I sounded a bit nutty talking about the ‘Winter Glitch’…
But I knew from years of trading bull and bear markets that NOW is the time to look for epic plays.
So I wasn’t surprised when our StocksToTrade Breaking News Chat Room called out Ambrx Biopharma Inc. (NYSE: AMAM)…
Now, I know it’s tough for folks not used to trading the news to jump right in.
It takes practice to understand how to read and interpret the headlines.
But don’t worry, the ‘Winter Glitch’ also comes with a special type of stock for you – multi-month runners.
Multi-month runners are IDEAL for anyone with a small account.
Not only are they easier to trade, but they deliver more predictable setups.
Plus, you don’t need to watch 800 stocks at once.
All you need is a handful to find a quality trade nearly every day.
Today, I want to cover one of my favorite multi-month runners and show you where and how I traded it.
Table of Contents
Global Developments Inc. (OTC: GDVM)
This stock treated me very well last month.
In just three days, it provided me with three profitable trades.
As I wrote above, all of these were panic dip buys.
You might be surprised to learn where these occurred on the chart.
This stumps a lot of new traders.
Why try to dip buy a stock in free fall?
Isn’t that catching a falling knife?
Why not dip buy a stock ramping higher?
Let’s unpack these questions one at a time.
Why Try to Dip Buy a Stock in Free Fall?
Once a stock goes Supernova, the 3rd phase of my 7-Step Penny Stock Framework, it’s next move is to crash.
Sometimes crashes take a day. Sometimes they take weeks.
A lot of the time, they happen when the folks who pay promoters to juice a stock can finally sell their shares.
That’s why you see huge volume and swift declines.
The thing is, promoters don’t just stop doing their job.
They’ll pump a stock to help their clients get the best exit prices possible.
And they go especially heavy once stock is down huge.
Take a look at this one-minute chart of GDVM on that big red candle down day.
Shares went from $0.11 to less than $0.06 in minutes.
That’s an almost 50% haircut.
And that’s exactly what I look for when I do panic dip buys.
You see, a panic dip buy works precisely because a stock has dropped so much.
It needs that overextension on the downside to give it a hard snap back in the other direction.
For the most part, that doesn’t work on a stock in an uptrend.
While I did trade this afternoon dip buy, I typically wait for the mornings.
That’s when I get the highest probability trades.
Now, imagine the stock didn’t drop 50% in one day but instead slowly bled lower over weeks and months.
The panic dip buy is no longer valid.
I need to see price dislocate, not edge lower, and balance itself along the way.
Isn’t That Catching a Falling Knife?
Yes, but not the way you think.
Catching a falling knife implies buying a stock that’s down a ton simply because it’s down a ton.

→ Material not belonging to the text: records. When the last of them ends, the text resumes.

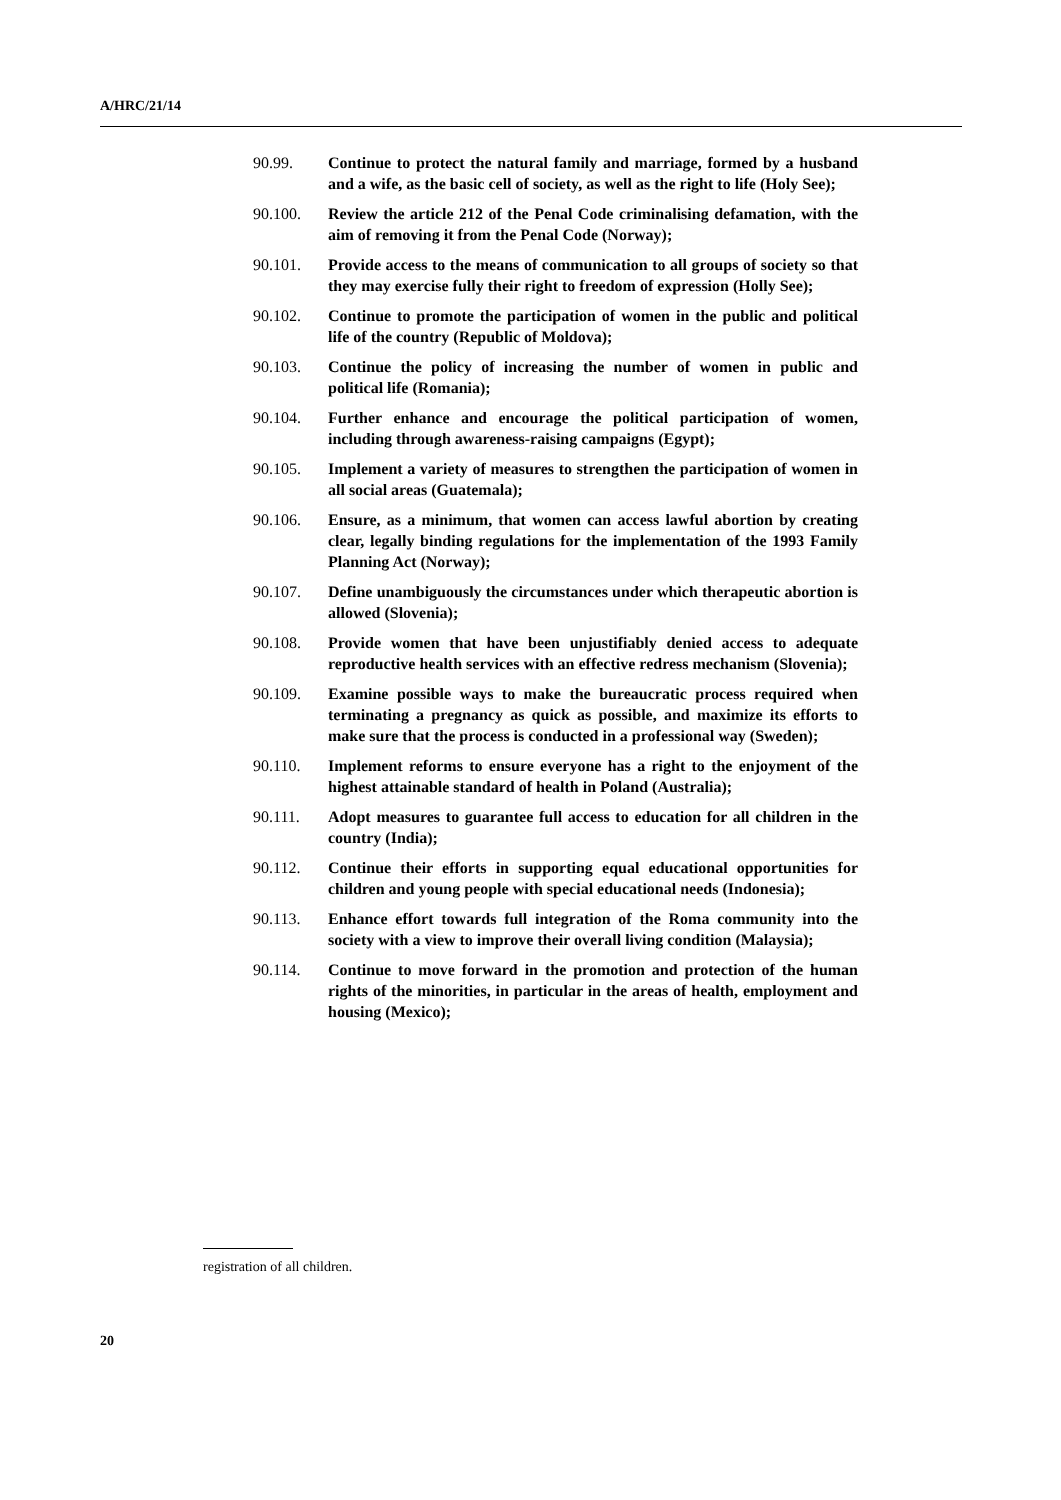A/HRC/21/14
90.99. Continue to protect the natural family and marriage, formed by a husband and a wife, as the basic cell of society, as well as the right to life (Holy See);
90.100. Review the article 212 of the Penal Code criminalising defamation, with the aim of removing it from the Penal Code (Norway);
90.101. Provide access to the means of communication to all groups of society so that they may exercise fully their right to freedom of expression (Holly See);
90.102. Continue to promote the participation of women in the public and political life of the country (Republic of Moldova);
90.103. Continue the policy of increasing the number of women in public and political life (Romania);
90.104. Further enhance and encourage the political participation of women, including through awareness-raising campaigns (Egypt);
90.105. Implement a variety of measures to strengthen the participation of women in all social areas (Guatemala);
90.106. Ensure, as a minimum, that women can access lawful abortion by creating clear, legally binding regulations for the implementation of the 1993 Family Planning Act (Norway);
90.107. Define unambiguously the circumstances under which therapeutic abortion is allowed (Slovenia);
90.108. Provide women that have been unjustifiably denied access to adequate reproductive health services with an effective redress mechanism (Slovenia);
90.109. Examine possible ways to make the bureaucratic process required when terminating a pregnancy as quick as possible, and maximize its efforts to make sure that the process is conducted in a professional way (Sweden);
90.110. Implement reforms to ensure everyone has a right to the enjoyment of the highest attainable standard of health in Poland (Australia);
90.111. Adopt measures to guarantee full access to education for all children in the country (India);
90.112. Continue their efforts in supporting equal educational opportunities for children and young people with special educational needs (Indonesia);
90.113. Enhance effort towards full integration of the Roma community into the society with a view to improve their overall living condition (Malaysia);
90.114. Continue to move forward in the promotion and protection of the human rights of the minorities, in particular in the areas of health, employment and housing (Mexico);
registration of all children.
20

Most of the time, folks do this at random.
I’m not so careless.
I only look for panic dip buys when a stock meets my requirements.
That means it’s in the right phase of the framework, drops hard and fast, and comes into a reasonable support.
Even then I still rely on price action and level 2 data to enhance my trades.
But most importantly, I don’t give these trades a lot of time.
Bounces either happen quickly or they don’t.
So, if it doesn’t move up fast enough, I cut it loose which keeps my losses tiny, and often gives me a small profit.
Why Not Dip Buy a Stock Ramping Higher?
As I mentioned earlier, stocks typically don’t drop enough during the ramp and supernova phases to provide a good bounce.
Instead, I prefer to trade breakouts during this part of the framework.
As stocks break their previous highs, you get short sellers stopped out in higher-priced stocks and breakout buyers on all penny stocks.
Each phase lends itself to certain types of trade setups.
Once you understand this and learn which to apply, it makes trading easier and more mechanical.